Requirement a -
In the forum thread about the 150/1 winner, how much of the winnings did Bretrick put in the bank?

Supplied passage -
▶

# Wow, I just backed a 150/1 winner



## Bretrick (Nov 5, 2021)

Very rare that horses at this price come home.
I only had $2 a win and $5 a place.
So for $7 I picked up $415.40


----------



## MrPants (Nov 5, 2021)




----------



## hollydolly (Nov 6, 2021)

Fantastic... that's the sort of luck my DD has... I don't, so I never gamble...


----------



## Bretrick (Nov 6, 2021)

I


hollydolly said:


> Fantastic... that's the sort of luck my DD has... I don't, so I never gamble...


I think I have only done this 4 times in the last two years.
Biggest win was $895 for a $10 outlay


----------



## Bellbird (Nov 6, 2021)

Good for you, don't put it all on another race.


----------



## Gaer (Nov 6, 2021)

How wonderful!

When my husband was alive, (we had no affiliation with horseracing)  we were eating breakfast at a local cafe.  He was reading the paper and said, "I have the strangest feeling I'm supposed to bet on this horse.  It's 50 to 1, called "Mine that Bird"!  I've never had this feeling before!  I'm supposed to bet $1000 on this horse this morning!"
Well, We weren't rich by any means but i said, "Let's do it!  Right after breakfast let's drive into Ruidoso and bet on it!"
But, On the way home, he drove instead into our driveway!
"Hey!  Arn't we going to bet on that horse?"
"Nah!  Just a silly thought!"
Mine-that-bird came in first.  We would have won $50,000!  They even made a movie about it, called "50 to 1"!


----------



## Bretrick (Nov 6, 2021)

Bellbird said:


> Good for you, don't put it all on another race.


I put $350 of it in the bank.


----------



## OneEyedDiva (Nov 6, 2021)




----------

◀

Requirement b -
Write out the rows word for word, beginning at the line that has "166456561.5" and stopping after the last line of the rows. Leave out the pictures.

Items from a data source
▶

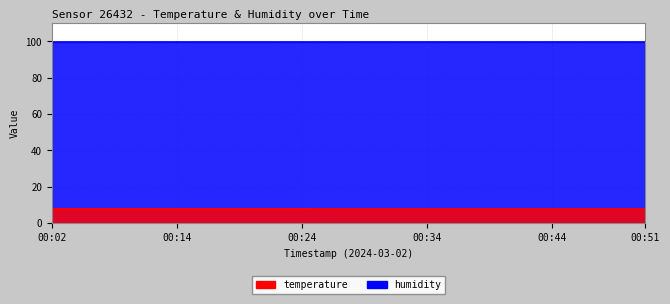

What is the difference between the second highest and minimum values?

0.1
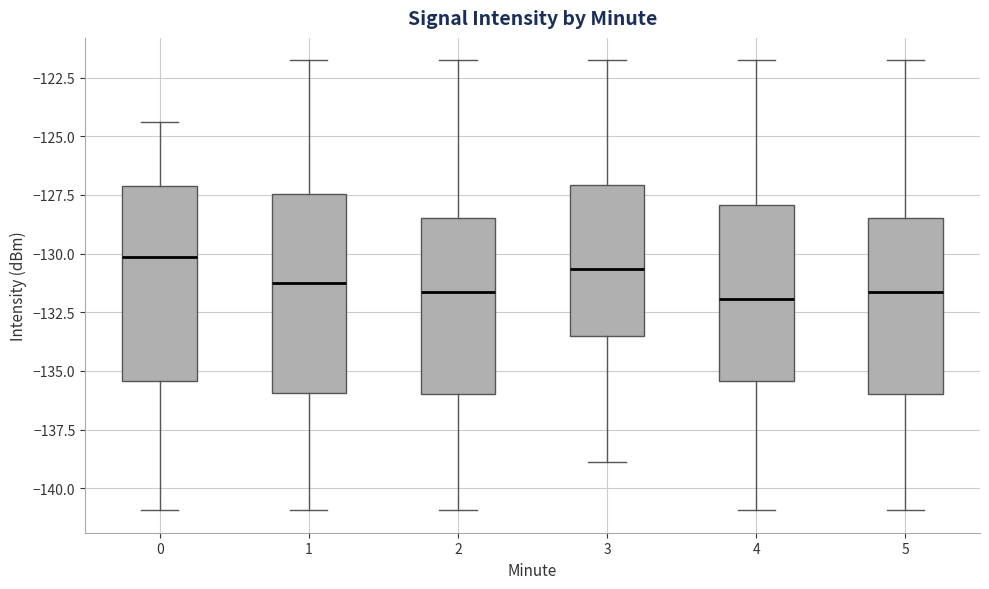

Reading left to right, read every box against the y-axis: the position of its median line, the range the box covers, and the ends of its whiskers. The values are not printed on the chart, so give them approximately, as read against the axis.

0: median -130.0, box -135.5 to -127.0, whiskers -141.0 to -124.5
1: median -131.5, box -136.0 to -127.5, whiskers -141.0 to -122.0
2: median -131.5, box -136.0 to -128.5, whiskers -141.0 to -122.0
3: median -130.5, box -133.5 to -127.0, whiskers -139.0 to -122.0
4: median -132.0, box -135.5 to -128.0, whiskers -141.0 to -122.0
5: median -131.5, box -136.0 to -128.5, whiskers -141.0 to -122.0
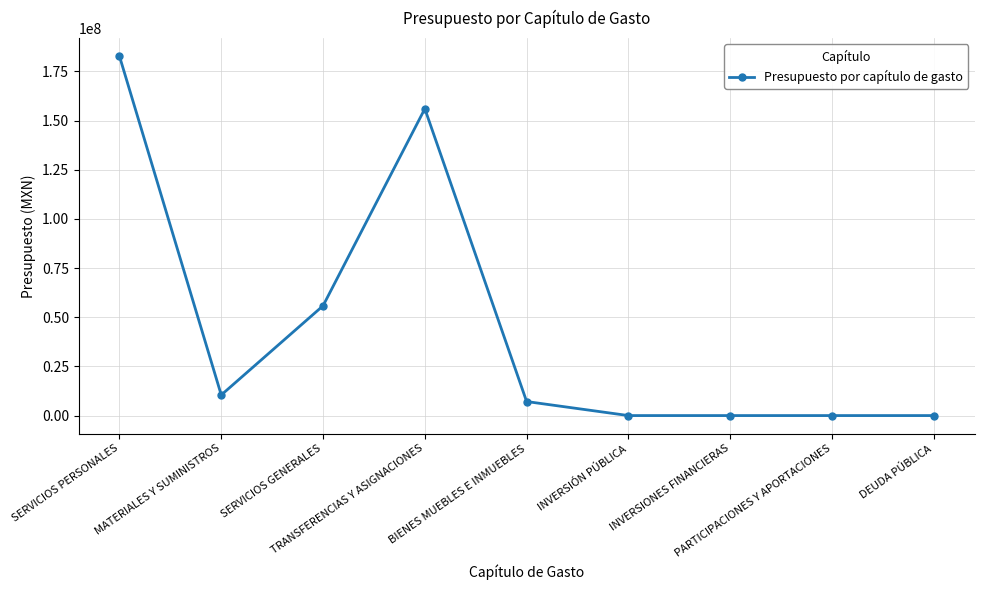

What is the sum of the values at MATERIALES Y SUMINISTROS and TRANSFERENCIAS Y ASIGNACIONES?

166456561.5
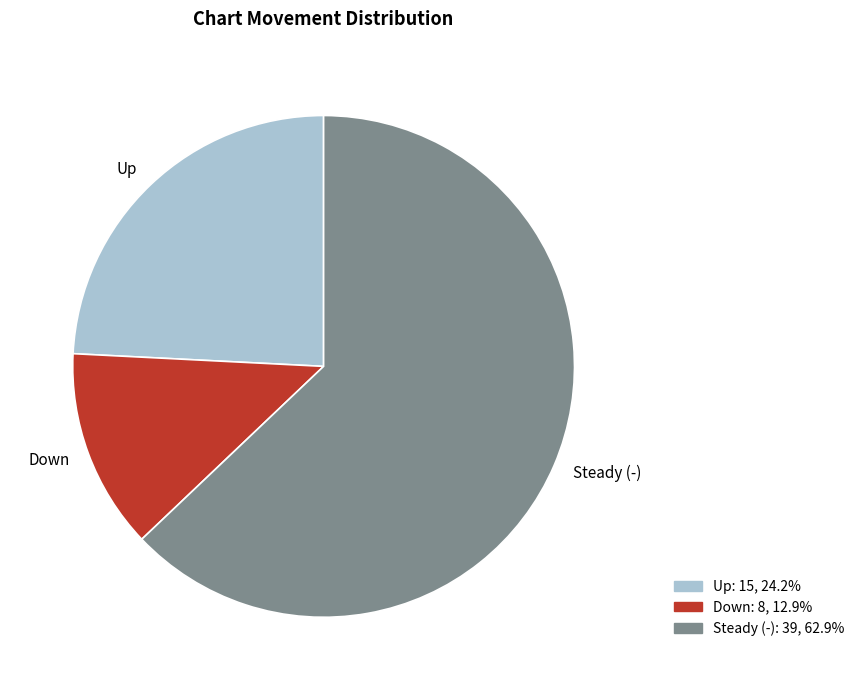

Count the number of slices in the pie.

3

◀

Task output a -
$350

Task output b -
166456561.5

Count the number of slices in the pie.

3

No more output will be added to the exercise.